◆ **Task prompt**:
What is the number of lines in these records with "игры" in them? Answer with that number only.

◆ **Revision tracking records**:
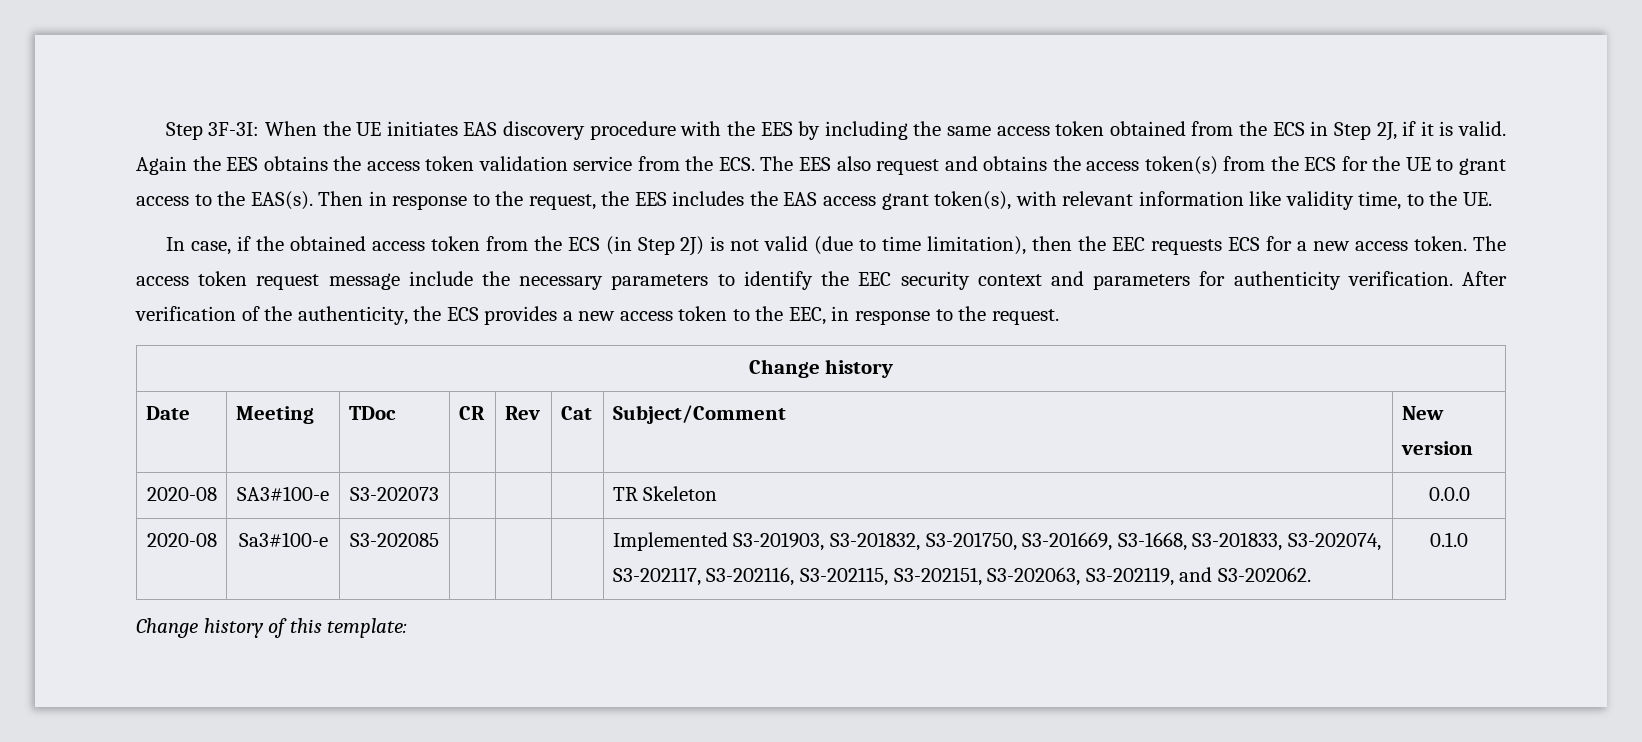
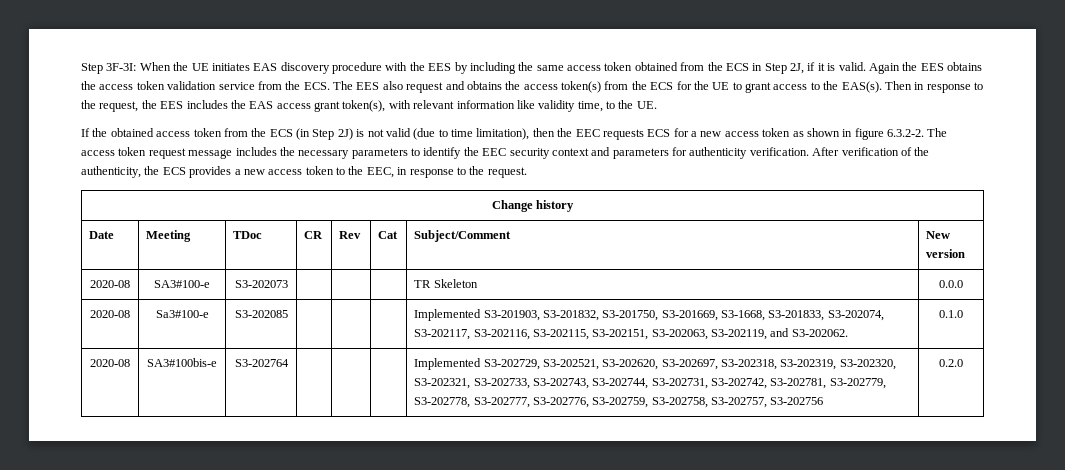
[165,236,251,255] In case, if -> [81,128,90,137] If
[1414,236,1468,251] token. -> [762,128,924,140] token as shown in figure 6.3.2-2.
[408,271,473,286] include -> [235,147,277,156] includes
[136,618,408,638] // Change history of this template: -> [90,359,130,367] [147,358,217,367] [234,359,289,367] [414,358,896,370] [414,378,886,389] [414,397,824,408] [939,359,963,367] // 2020-08 | SA3#100bis-e | S3-202764 | | | | Implemented S3-202729, S3-202521, S3-202620, S3-202697, S3-202318, S3-202319, S3-202320, S3-202321, S3-202733, S3-202743, S3-202744, S3-202731, S3-202742, S3-202781, S3-202779, S3-202778, S3-202777, S3-202776, S3-202759, S3-202758, S3-202757, S3-202756 | 0.2.0

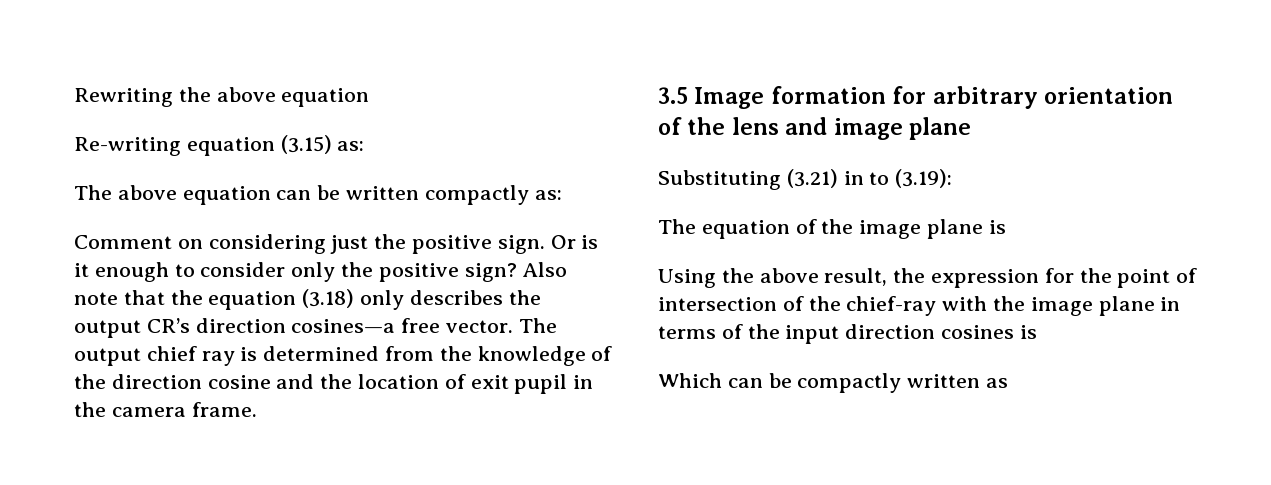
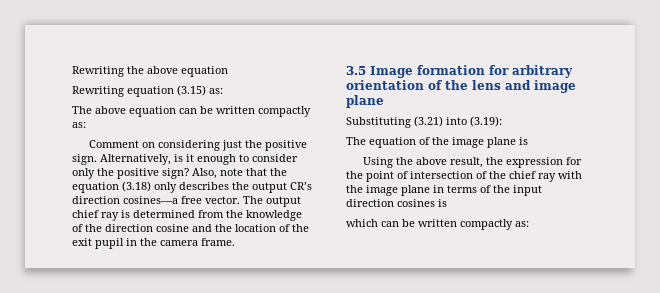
[74,137,181,156] Re-writing -> [72,86,124,97] Rewriting
[550,235,576,249] Or -> [100,154,171,165] Alternatively,
[522,262,568,277] Also -> [192,168,217,179] Also,
(466, 381) none -> [292,224,309,232] the
[843,171,890,185] in to -> [446,117,467,125] into
[846,296,937,316] chief-ray -> [509,171,556,182] chief ray
[658,373,1009,393] Which can be compactly written as -> [346,219,529,230] which can be written compactly as:

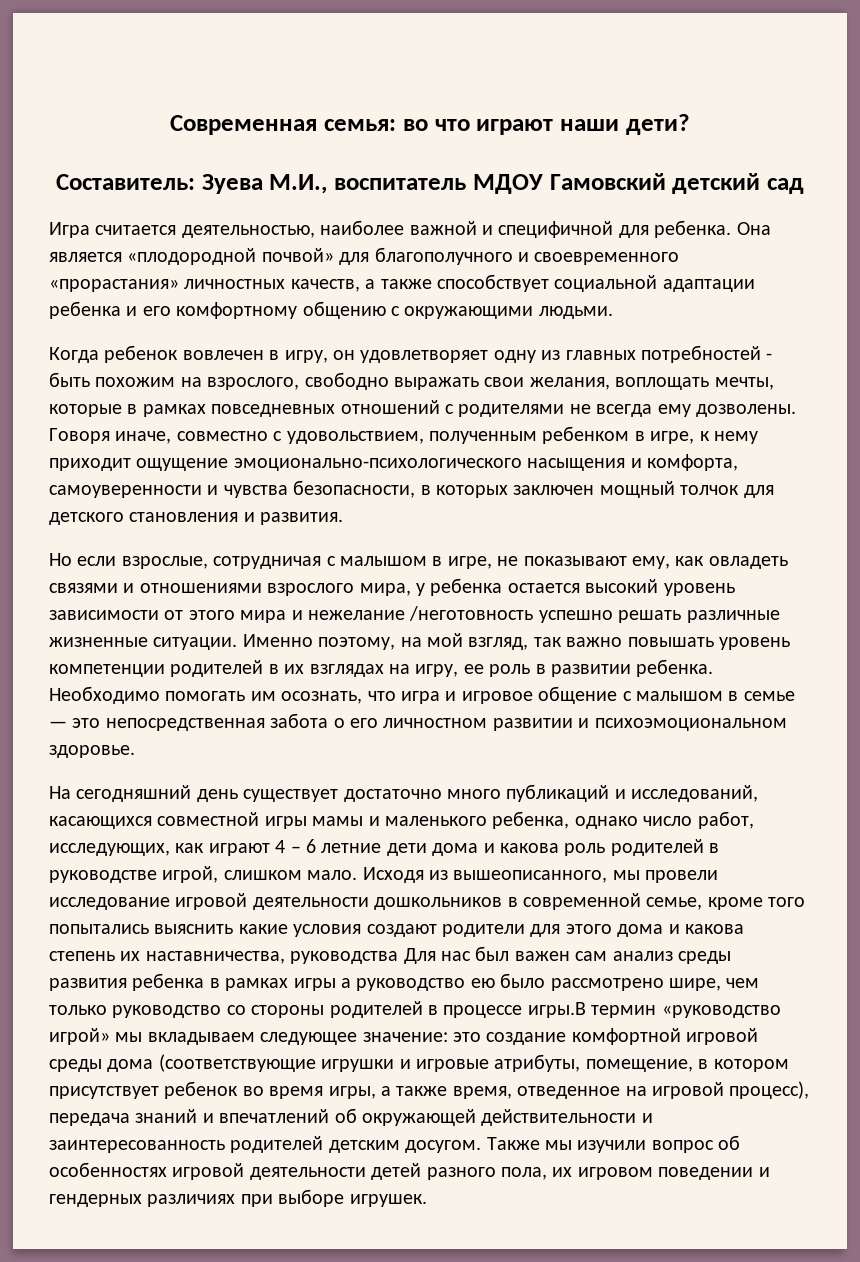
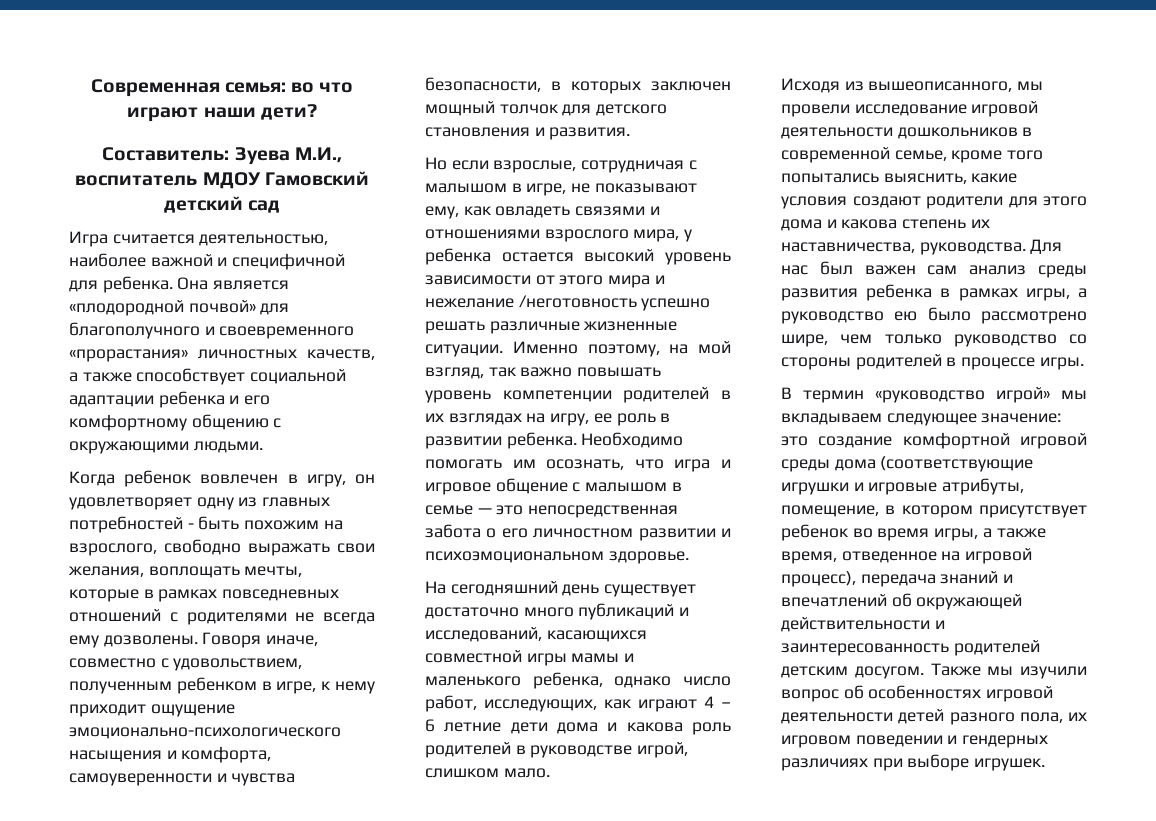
(358, 875) none -> (550, 773) //
[154,924,234,934] выяснить -> [883,173,967,184] выяснить,
[290,951,399,964] руководства -> [919,242,1026,255] руководства.
[293,978,336,991] игры -> [1025,288,1070,301] игры,
[527,1002,586,1018] игры.В -> [1039,357,1084,370] [781,387,792,399] игры. // В

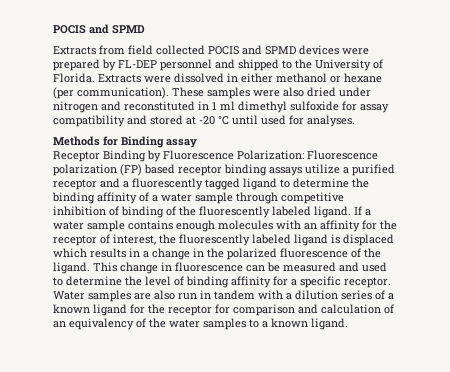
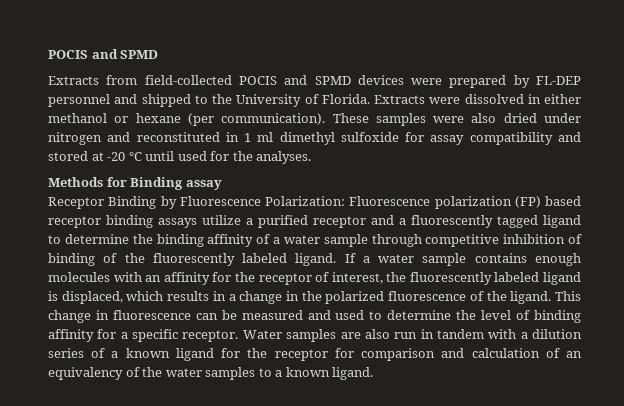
[128,45,205,55] field collected -> [144,75,232,85] field-collected
(304, 120) none -> [232,151,253,161] the
[343,234,394,246] displaced -> [61,291,123,304] displaced,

◆ **Exercise output**:
2